• [O QUE FAZER]: Copie sem nenhuma alteração as linhas dos registros que vão desde a linha com "1. Modify the" até a linha com "2. Set the FastCGI", incluindo as duas.

• [REGISTROS FORNECIDOS]:

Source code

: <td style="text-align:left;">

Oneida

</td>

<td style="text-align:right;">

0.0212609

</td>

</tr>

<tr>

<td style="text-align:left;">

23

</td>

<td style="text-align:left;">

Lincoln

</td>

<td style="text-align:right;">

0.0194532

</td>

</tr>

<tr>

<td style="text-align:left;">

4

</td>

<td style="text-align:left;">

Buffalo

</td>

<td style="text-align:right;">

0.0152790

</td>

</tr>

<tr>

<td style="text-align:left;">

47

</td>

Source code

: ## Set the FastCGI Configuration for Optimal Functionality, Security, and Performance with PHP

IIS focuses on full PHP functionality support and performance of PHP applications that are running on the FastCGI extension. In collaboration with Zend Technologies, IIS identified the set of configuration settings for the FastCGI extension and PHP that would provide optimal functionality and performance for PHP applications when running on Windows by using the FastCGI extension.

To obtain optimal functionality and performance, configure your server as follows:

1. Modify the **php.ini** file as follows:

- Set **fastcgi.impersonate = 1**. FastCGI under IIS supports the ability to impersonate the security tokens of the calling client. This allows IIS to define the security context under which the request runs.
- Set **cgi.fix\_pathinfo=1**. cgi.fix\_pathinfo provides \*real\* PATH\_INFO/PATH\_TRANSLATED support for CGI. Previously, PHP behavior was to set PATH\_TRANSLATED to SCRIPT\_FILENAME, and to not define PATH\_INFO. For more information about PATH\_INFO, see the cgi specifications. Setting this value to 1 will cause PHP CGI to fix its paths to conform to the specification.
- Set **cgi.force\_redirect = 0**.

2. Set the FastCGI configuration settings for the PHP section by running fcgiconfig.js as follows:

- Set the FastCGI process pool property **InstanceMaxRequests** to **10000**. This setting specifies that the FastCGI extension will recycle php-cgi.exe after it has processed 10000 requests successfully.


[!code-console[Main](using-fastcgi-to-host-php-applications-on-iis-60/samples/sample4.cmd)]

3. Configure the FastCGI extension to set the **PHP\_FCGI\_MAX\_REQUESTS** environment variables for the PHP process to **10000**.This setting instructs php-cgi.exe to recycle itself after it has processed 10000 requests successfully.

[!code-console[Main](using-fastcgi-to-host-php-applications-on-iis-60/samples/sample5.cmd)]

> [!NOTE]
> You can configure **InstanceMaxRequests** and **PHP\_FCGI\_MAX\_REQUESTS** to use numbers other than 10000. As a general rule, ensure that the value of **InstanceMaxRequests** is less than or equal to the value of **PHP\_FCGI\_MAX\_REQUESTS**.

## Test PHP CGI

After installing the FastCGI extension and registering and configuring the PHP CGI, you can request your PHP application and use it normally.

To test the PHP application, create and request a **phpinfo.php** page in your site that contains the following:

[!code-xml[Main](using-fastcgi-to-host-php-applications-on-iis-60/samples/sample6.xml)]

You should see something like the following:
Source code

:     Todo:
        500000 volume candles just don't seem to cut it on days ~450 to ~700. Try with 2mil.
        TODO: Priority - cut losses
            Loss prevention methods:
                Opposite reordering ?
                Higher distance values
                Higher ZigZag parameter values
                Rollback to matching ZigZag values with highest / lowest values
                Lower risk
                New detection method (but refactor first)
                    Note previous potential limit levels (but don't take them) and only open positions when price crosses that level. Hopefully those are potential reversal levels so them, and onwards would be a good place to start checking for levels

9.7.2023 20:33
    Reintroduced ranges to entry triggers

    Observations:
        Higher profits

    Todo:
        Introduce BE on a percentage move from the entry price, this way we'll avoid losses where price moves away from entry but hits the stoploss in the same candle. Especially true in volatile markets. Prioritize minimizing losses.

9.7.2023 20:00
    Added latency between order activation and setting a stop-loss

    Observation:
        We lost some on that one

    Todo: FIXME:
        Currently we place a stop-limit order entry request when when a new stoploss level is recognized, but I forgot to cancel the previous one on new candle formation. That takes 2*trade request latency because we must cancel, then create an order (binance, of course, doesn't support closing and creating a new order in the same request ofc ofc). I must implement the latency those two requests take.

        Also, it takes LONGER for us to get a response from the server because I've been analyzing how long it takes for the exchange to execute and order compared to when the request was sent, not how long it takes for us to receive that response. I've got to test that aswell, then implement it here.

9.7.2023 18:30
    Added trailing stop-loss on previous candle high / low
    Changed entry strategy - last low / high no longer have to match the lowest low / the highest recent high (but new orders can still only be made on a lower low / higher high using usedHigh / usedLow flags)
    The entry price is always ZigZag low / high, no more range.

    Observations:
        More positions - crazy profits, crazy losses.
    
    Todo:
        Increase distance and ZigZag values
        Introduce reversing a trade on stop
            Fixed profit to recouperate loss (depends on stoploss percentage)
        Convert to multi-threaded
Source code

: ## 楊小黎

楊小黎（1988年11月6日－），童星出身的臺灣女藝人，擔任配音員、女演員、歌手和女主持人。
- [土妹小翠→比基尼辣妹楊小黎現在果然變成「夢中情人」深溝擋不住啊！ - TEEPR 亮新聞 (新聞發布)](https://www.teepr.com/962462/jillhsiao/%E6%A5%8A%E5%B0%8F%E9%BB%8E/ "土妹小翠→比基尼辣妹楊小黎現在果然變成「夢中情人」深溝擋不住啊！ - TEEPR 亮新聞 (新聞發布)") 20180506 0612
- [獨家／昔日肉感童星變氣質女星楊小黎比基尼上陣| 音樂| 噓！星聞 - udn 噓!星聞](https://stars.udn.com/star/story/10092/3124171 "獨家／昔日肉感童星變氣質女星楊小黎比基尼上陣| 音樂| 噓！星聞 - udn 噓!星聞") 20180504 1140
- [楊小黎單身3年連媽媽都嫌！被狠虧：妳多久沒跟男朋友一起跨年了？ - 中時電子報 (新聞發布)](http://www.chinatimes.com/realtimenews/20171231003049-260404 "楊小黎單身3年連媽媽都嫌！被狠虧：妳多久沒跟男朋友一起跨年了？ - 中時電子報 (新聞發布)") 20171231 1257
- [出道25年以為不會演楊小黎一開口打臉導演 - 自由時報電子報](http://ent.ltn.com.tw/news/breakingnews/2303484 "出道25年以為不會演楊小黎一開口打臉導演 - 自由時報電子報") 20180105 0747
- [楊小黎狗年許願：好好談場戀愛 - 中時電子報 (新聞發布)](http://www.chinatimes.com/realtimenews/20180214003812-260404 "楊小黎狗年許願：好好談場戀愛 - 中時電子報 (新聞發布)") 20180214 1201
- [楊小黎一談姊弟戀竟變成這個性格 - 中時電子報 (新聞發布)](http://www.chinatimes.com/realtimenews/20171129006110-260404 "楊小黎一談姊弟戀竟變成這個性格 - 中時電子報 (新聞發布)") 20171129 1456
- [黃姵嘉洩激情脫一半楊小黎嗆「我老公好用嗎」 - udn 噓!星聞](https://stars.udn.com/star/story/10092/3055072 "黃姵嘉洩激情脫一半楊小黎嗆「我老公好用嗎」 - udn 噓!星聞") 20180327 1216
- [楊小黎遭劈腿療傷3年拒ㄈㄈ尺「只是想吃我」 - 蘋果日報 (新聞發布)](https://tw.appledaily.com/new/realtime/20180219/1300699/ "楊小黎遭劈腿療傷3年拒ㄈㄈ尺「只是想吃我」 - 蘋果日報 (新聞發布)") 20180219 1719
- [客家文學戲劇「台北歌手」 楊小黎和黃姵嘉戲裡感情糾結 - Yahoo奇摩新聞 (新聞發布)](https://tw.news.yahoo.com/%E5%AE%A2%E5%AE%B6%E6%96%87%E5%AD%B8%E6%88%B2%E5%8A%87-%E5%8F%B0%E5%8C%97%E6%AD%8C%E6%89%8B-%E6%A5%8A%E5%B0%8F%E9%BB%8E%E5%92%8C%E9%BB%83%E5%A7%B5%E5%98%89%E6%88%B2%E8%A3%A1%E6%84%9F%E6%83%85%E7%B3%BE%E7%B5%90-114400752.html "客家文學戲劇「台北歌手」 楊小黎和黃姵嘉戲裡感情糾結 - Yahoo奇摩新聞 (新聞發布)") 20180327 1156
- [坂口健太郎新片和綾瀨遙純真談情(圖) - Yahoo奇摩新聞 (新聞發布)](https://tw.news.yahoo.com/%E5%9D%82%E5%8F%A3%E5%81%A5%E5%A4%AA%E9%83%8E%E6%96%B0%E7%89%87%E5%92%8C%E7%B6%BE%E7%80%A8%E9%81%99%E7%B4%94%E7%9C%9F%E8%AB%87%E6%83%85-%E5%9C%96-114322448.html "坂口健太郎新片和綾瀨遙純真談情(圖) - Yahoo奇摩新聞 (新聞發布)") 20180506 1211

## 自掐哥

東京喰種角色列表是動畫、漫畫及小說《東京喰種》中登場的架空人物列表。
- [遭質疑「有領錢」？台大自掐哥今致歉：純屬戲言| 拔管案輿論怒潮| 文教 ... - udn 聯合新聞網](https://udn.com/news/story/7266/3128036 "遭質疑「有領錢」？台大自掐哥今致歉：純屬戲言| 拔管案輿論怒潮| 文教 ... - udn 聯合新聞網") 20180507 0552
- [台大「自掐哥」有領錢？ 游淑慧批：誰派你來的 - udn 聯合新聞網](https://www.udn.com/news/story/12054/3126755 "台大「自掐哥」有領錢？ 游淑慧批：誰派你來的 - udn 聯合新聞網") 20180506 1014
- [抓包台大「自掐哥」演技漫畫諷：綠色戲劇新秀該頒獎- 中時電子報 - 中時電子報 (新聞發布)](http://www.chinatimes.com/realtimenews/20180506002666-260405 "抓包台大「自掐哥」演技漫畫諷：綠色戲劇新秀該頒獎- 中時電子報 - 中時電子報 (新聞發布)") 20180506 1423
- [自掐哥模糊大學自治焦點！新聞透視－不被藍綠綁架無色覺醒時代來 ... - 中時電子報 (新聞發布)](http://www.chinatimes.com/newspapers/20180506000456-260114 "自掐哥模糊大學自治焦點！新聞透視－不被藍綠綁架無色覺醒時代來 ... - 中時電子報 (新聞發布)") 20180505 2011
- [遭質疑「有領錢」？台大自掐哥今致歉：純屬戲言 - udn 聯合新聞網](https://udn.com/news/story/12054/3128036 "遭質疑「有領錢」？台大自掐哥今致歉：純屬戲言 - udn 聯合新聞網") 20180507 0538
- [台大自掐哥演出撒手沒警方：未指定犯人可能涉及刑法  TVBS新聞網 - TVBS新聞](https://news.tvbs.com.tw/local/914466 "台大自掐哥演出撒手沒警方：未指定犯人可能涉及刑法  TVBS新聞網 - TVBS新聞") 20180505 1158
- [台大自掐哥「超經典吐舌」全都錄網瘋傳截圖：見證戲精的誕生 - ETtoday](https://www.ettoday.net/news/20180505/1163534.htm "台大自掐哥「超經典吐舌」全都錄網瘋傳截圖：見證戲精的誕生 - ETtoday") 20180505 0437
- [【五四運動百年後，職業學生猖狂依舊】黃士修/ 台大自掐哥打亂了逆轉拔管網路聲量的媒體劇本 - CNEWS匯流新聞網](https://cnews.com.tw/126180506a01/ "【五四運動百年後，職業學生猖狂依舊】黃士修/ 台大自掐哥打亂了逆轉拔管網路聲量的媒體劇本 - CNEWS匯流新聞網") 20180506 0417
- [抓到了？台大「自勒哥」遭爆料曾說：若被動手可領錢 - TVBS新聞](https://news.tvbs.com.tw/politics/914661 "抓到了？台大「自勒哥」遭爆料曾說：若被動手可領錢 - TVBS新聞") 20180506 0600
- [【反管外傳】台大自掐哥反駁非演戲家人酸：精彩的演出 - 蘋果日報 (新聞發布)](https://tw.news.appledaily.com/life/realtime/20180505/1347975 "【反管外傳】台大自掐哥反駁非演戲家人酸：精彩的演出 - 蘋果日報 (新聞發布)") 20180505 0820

• [PROBLEMA RESOLVIDO]:
1. Modify the **php.ini** file as follows:

- Set **fastcgi.impersonate = 1**. FastCGI under IIS supports the ability to impersonate the security tokens of the calling client. This allows IIS to define the security context under which the request runs.
- Set **cgi.fix\_pathinfo=1**. cgi.fix\_pathinfo provides \*real\* PATH\_INFO/PATH\_TRANSLATED support for CGI. Previously, PHP behavior was to set PATH\_TRANSLATED to SCRIPT\_FILENAME, and to not define PATH\_INFO. For more information about PATH\_INFO, see the cgi specifications. Setting this value to 1 will cause PHP CGI to fix its paths to conform to the specification.
- Set **cgi.force\_redirect = 0**.

2. Set the FastCGI configuration settings for the PHP section by running fcgiconfig.js as follows:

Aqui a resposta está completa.